Reliable
quantification of the optical properties of fluorescent
quantum dots (QDs) is critical for their photochemical, -physical,
and -biological applications. Presented herein is the experimental
quantification of photon scattering, absorption, and on-resonance-fluorescence
(ORF) activities of CdSe/CdS core/shell fluorescent QDs as a function
of the shell sizes and geometries. Four spherical QDs (SQDs) with
different diameters and four rod-like QDs (RQDs) with different aspect
ratios (ARs) have been analyzed using UV–vis, fluorescence,
and the recent polarized resonance synchronous spectroscopic (PRS2)

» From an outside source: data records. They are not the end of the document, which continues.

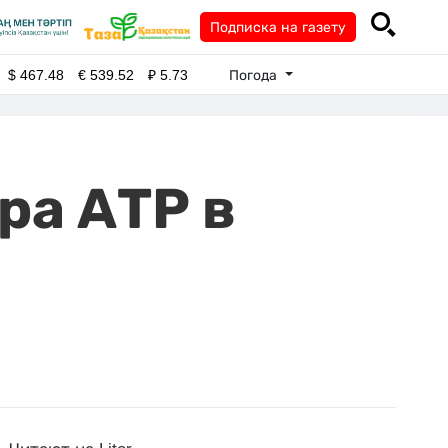
Подписка на газету
Погода
$
467.48
€
539.52
₽
5.73
ра АТР в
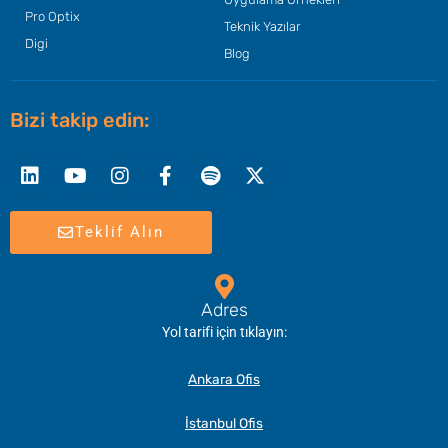
Pro Optix
Teknik Yazılar
Digi
Blog
Bizi takip edin:
Linkedin
Youtube
Instagram
Facebook-
Spotify
X-
f
twitter
Teklif Alın
Adres
Yol tarifi için tıklayın:
Ankara Ofis
İstanbul Ofis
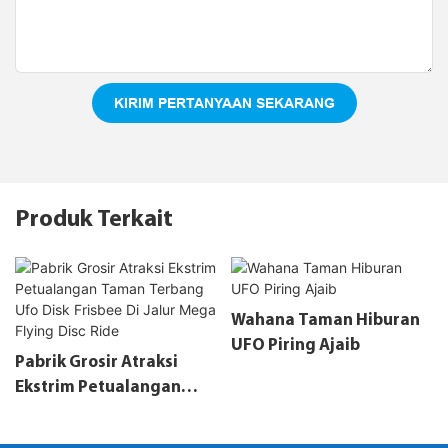
KIRIM PERTANYAAN SEKARANG
Produk Terkait
Wahana Taman Hiburan
UFO Piring Ajaib
Pabrik Grosir Atraksi
Ekstrim Petualangan
Taman Terbang Ufo Disk
Frisbee Di Jalur Mega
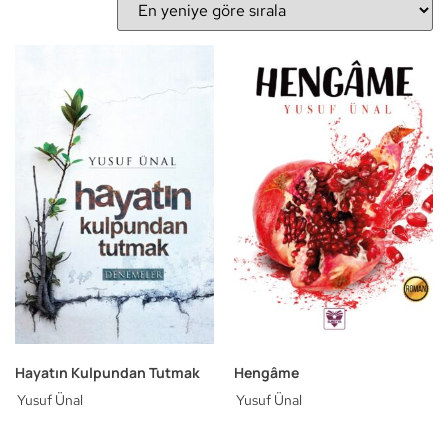
Hayatın Kulpundan Tutmak
Hengâme
Yusuf Ünal
Yusuf Ünal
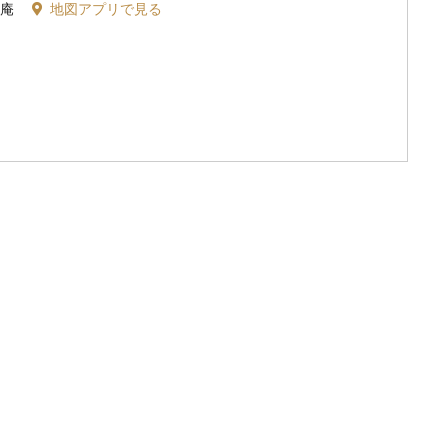
篷庵
地図アプリで見る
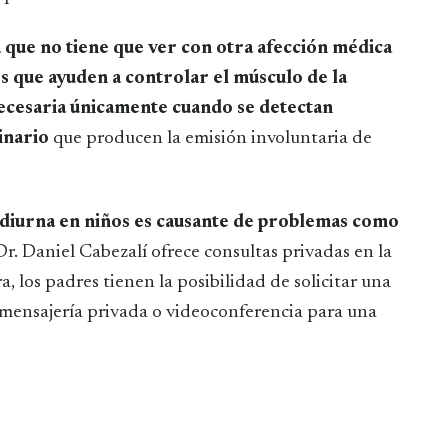
a que no tiene que ver con otra afección médica
s que ayuden a controlar el músculo de la
 necesaria únicamente cuando se detectan
inario
que producen la emisión involuntaria de
a diurna en niños es causante de problemas como
 Dr. Daniel Cabezalí ofrece consultas privadas en la
, los padres tienen la posibilidad de solicitar una
 mensajería privada o videoconferencia para una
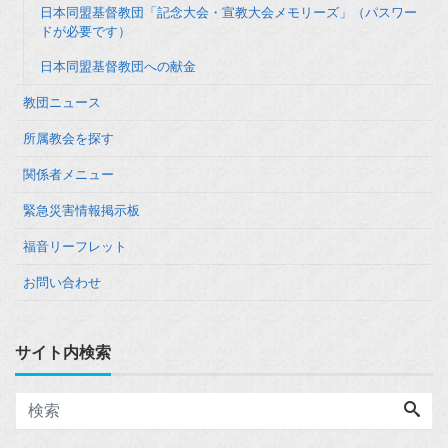
日本同盟基督教団「記念大会・宣教大会メモリーズ」（パスワー
ドが必要です）
日本同盟基督教団への献金
教団ニュース
所属教会を探す
関係者メニュー
緊急災害情報掲示板
福音リーフレット
お問い合わせ
サイト内検索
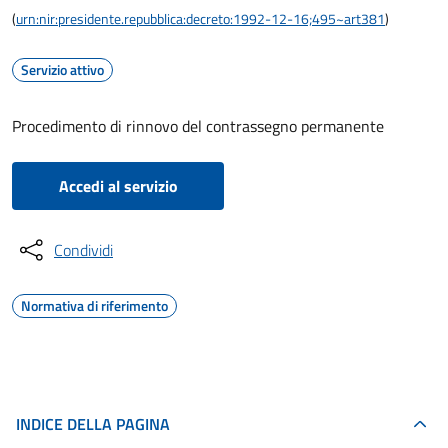
(
urn:nir:presidente.repubblica:decreto:1992-12-16;495~art381
)
Servizio attivo
Procedimento di rinnovo del contrassegno permanente
Accedi al servizio
Condividi
Normativa di riferimento
INDICE DELLA PAGINA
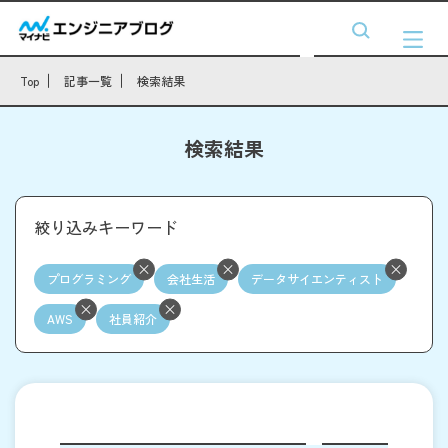
Top
記事一覧
検索結果
検索結果
絞り込みキーワード
プログラミング
会社生活
データサイエンティスト
AWS
社員紹介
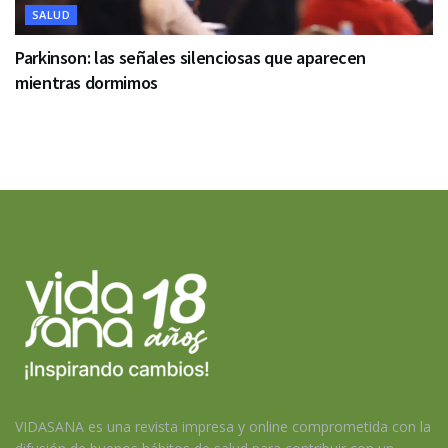
SALUD
Parkinson: las señales silenciosas que aparecen
mientras dormimos
VIDASANA es una revista impresa y online comprometida con la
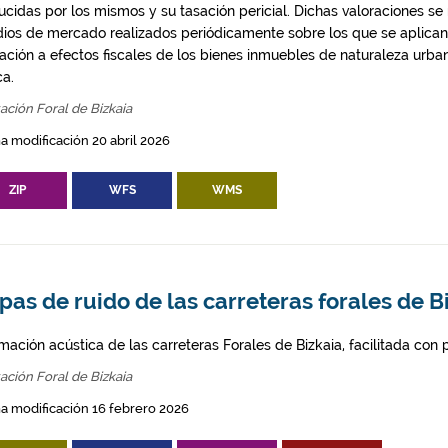
cidas por los mismos y su tasación pericial. Dichas valoraciones se r
dios de mercado realizados periódicamente sobre los que se aplican
ración a efectos fiscales de los bienes inmuebles de naturaleza urba
ca.
ación Foral de Bizkaia
a modificación 20 abril 2026
ZIP
WFS
WMS
as de ruido de las carreteras forales de B
mación acústica de las carreteras Forales de Bizkaia, facilitada con
ación Foral de Bizkaia
a modificación 16 febrero 2026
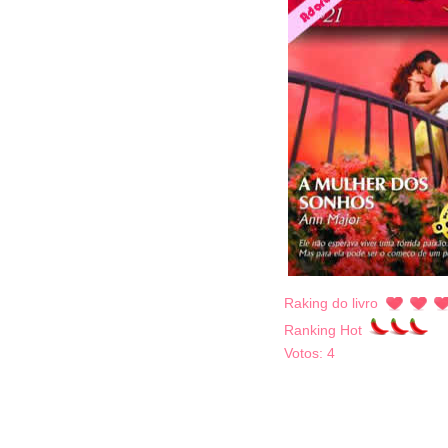
Raking do livro
Ranking Hot
Votos:
4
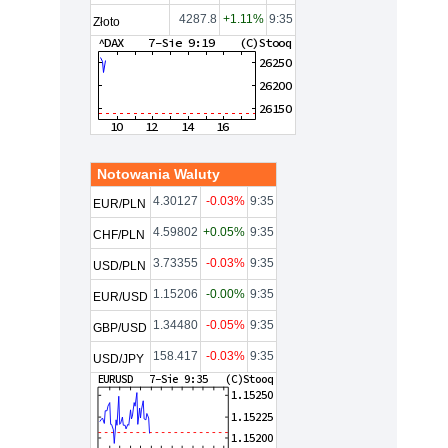
4287.8
+1.11%
9:35
Złoto
Notowania Waluty
4.30127
-0.03%
9:35
EUR/PLN
4.59802
+0.05%
9:35
CHF/PLN
3.73355
-0.03%
9:35
USD/PLN
1.15206
-0.00%
9:35
EUR/USD
1.34480
-0.05%
9:35
GBP/USD
158.417
-0.03%
9:35
USD/JPY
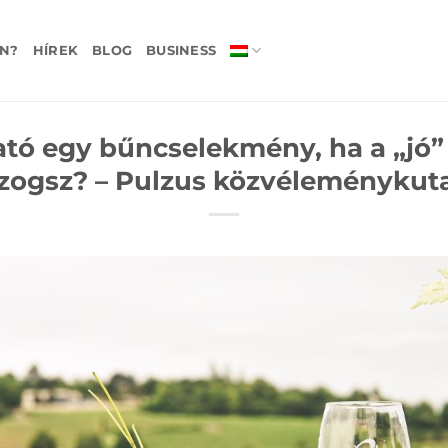
N?
HÍREK
BLOG
BUSINESS
tó egy bűncselekmény, ha a „jó”
ogsz? – Pulzus közvéleménykut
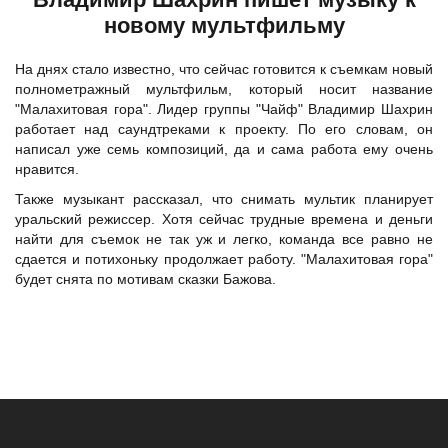
новому мультфильму
На днях стало известно, что сейчас готовится к съемкам новый
полнометражный мультфильм, который носит название
"Малахитовая гора". Лидер
группы "Чайф"
Владимир Шахрин
работает над саундтреками к проекту. По его словам, он
написал уже семь композиций, да и сама работа ему очень
нравится.
Также музыкант рассказал, что снимать мультик планирует
уральский режиссер. Хотя сейчас трудные времена и деньги
найти для съемок не так уж и легко, команда все равно не
сдается и потихоньку продолжает работу. "Малахитовая гора"
будет снята по мотивам сказки Бажова.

methods. All quantum dots are simultaneous absorbers and scatterers
in the UV–vis wavelength region, and they all exhibit strong
ORF emission in the wavelength regions where the QDs both absorb and
emit. The absorption and scattering cross-sections of the CdS shell
are linearly and quadratically, respectively, proportional to the
shell volume for both the SQDs and RQDs. However, the effects of CdS
shell coating on the core optical properties are different between
SQDs and RQDs. For RQDs, increasing the CdS shell volume through the
length elongation has no effect on either the peak wavelength or intensity
of the CdSe core UV–vis absorption and ORF, but it reduces
the QD fluorescence depolarization. In contrast, increasing CdS shell
volume in the SQDs induces red-shift in the CdSe core peak UV–vis
absorption and ORF wavelengths, and increases their peak cross-sections,
but it has no effect on the SQD fluorescence depolarization. The RQD
ORF cross-sections and quantum yields are significantly higher than
their respective counterparts for the SQDs with similar particle sizes
(volumes). While these new insights should be significant for the
QD design, characterization, and applications, the methodology presented
in this work is directly applicable for quantifying the optical activities
of optically complex materials where the common UV–vis spectrometry
and fluorescence spectroscopy are inadequate.